▸ WORK INSTRUCTION 1: In the text on ANALYZE and expression indexes, explain in one to three sentences why the writer of the opening paragraph does not accept that the behavior is documented.

Start of TEXT FOR ANALYSIS

I'm a bit bemused by the claim that this behavior is "documented". One
comment buried deep in the bowels of the source is not user-visible
documentation in my book.

I guess I'd appreciate it if someone could explain in more detail in
what cases we fail to collect stats. Do we have a typanalyze function
here that can't possibly work for anything, ever? Or is it just some
subset of the cases?

ANALYZE normally collects stats for any expression that there is an
expression index for. However, it will punt and fail to collect stats
if the expression index uses an opclass whose opckeytype (ie, storage
datatype) is different from the actual expression datatype. A quick
look into the system catalogs shows that that applies to these opclasses:

amname | opcname | opcintype | opckeytype
--------+------------------+-------------------------------+-----------------------------
btree | name_ops | name | cstring
gist | point_ops | point | box
gist | poly_ops | polygon | box
gist | circle_ops | circle | box
gin | _int4_ops | integer[] | integer
gin | _text_ops | text[] | text
gin | _abstime_ops | abstime[] | abstime
gin | _bit_ops | bit[] | bit
gin | _bool_ops | boolean[] | boolean
gin | _bpchar_ops | character[] | character
gin | _bytea_ops | bytea[] | bytea
gin | _char_ops | "char"[] | "char"

End of TEXT FOR ANALYSIS
Start of EXCERPTED RECORDS

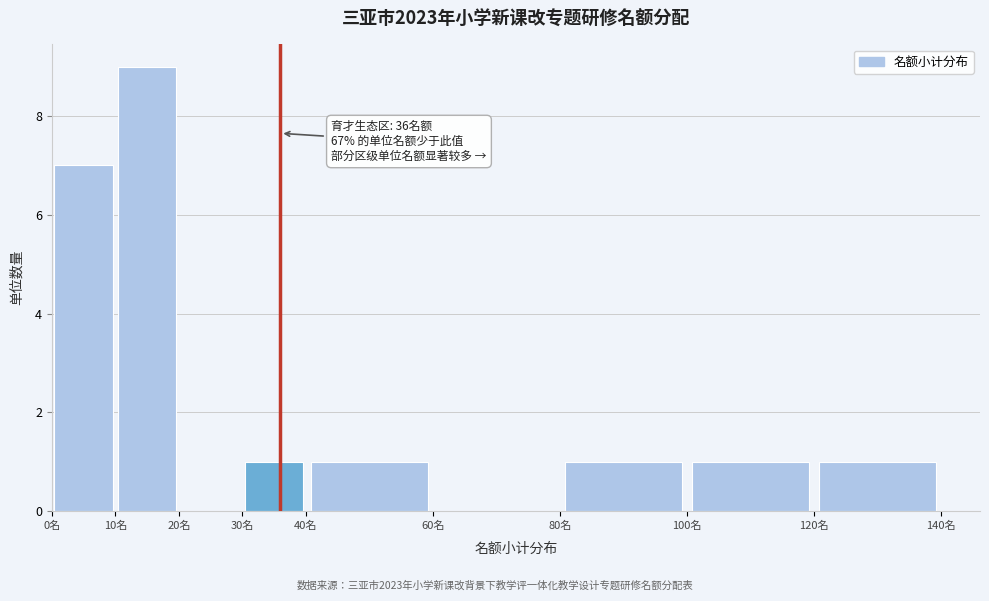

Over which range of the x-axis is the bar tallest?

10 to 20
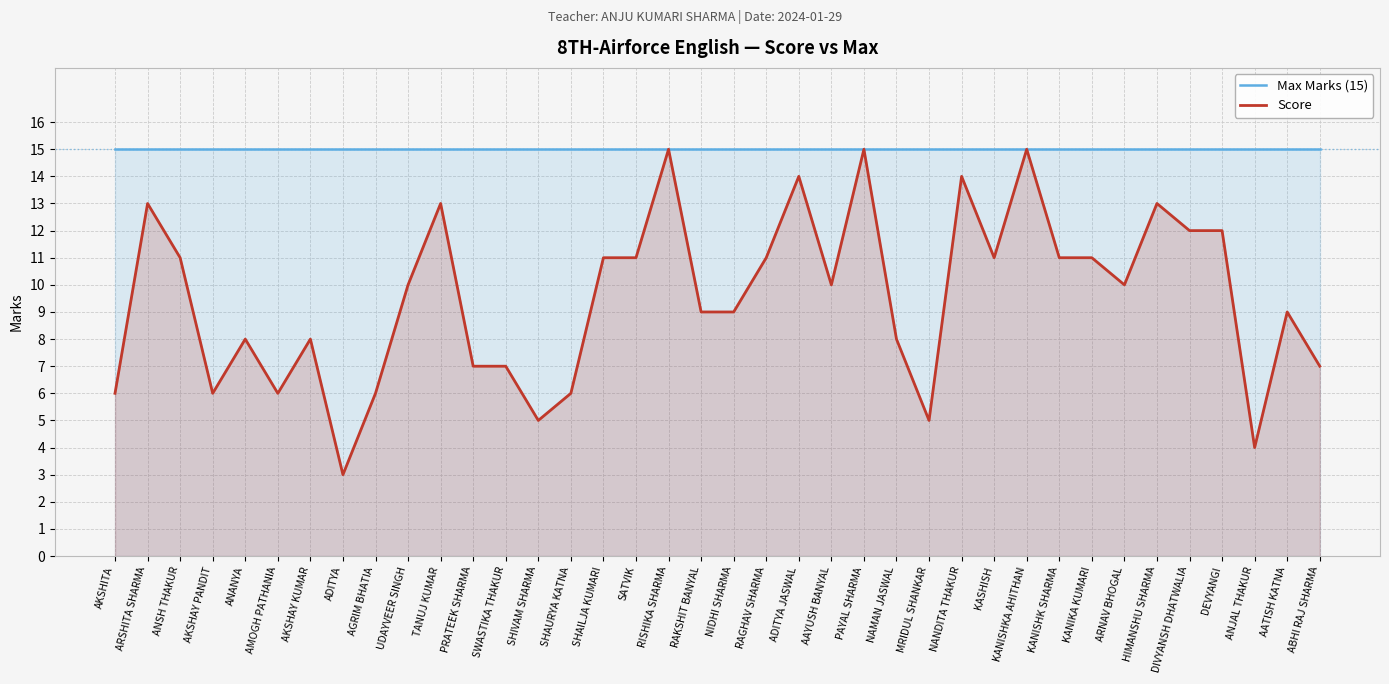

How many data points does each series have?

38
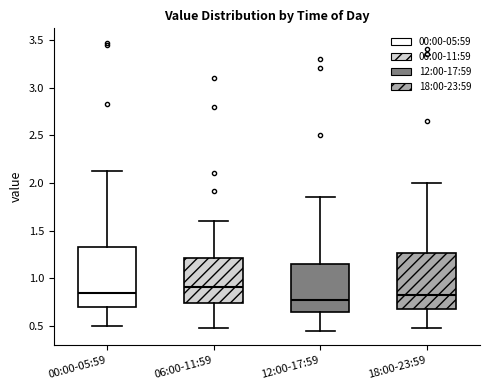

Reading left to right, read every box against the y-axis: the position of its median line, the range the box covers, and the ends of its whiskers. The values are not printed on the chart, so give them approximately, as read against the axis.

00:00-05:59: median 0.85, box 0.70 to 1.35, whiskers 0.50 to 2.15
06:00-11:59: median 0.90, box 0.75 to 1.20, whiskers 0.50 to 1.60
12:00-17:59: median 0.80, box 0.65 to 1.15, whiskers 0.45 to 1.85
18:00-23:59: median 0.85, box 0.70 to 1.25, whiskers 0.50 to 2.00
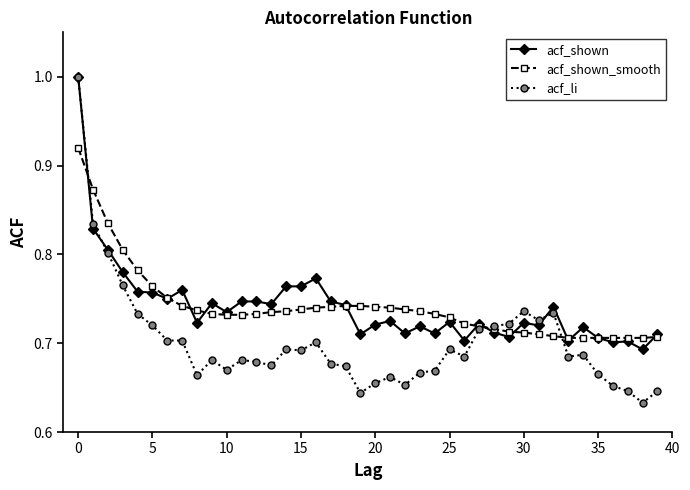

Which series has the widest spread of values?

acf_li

End of EXCERPTED RECORDS

▸ WORK INSTRUCTION 2: Return the lines of the records from the line that contains "Reading left to" through the end of the records, unchanged, and leave the pictures out.

▸ TASK RESPONSE 1: The writer does not count a single comment buried deep in the source code as documentation. That comment is not user-visible, so it does not meet the writer's standard for documentation.

▸ TASK RESPONSE 2:
Reading left to right, read every box against the y-axis: the position of its median line, the range the box covers, and the ends of its whiskers. The values are not printed on the chart, so give them approximately, as read against the axis.

00:00-05:59: median 0.85, box 0.70 to 1.35, whiskers 0.50 to 2.15
06:00-11:59: median 0.90, box 0.75 to 1.20, whiskers 0.50 to 1.60
12:00-17:59: median 0.80, box 0.65 to 1.15, whiskers 0.45 to 1.85
18:00-23:59: median 0.85, box 0.70 to 1.25, whiskers 0.50 to 2.00

Which series has the widest spread of values?

acf_li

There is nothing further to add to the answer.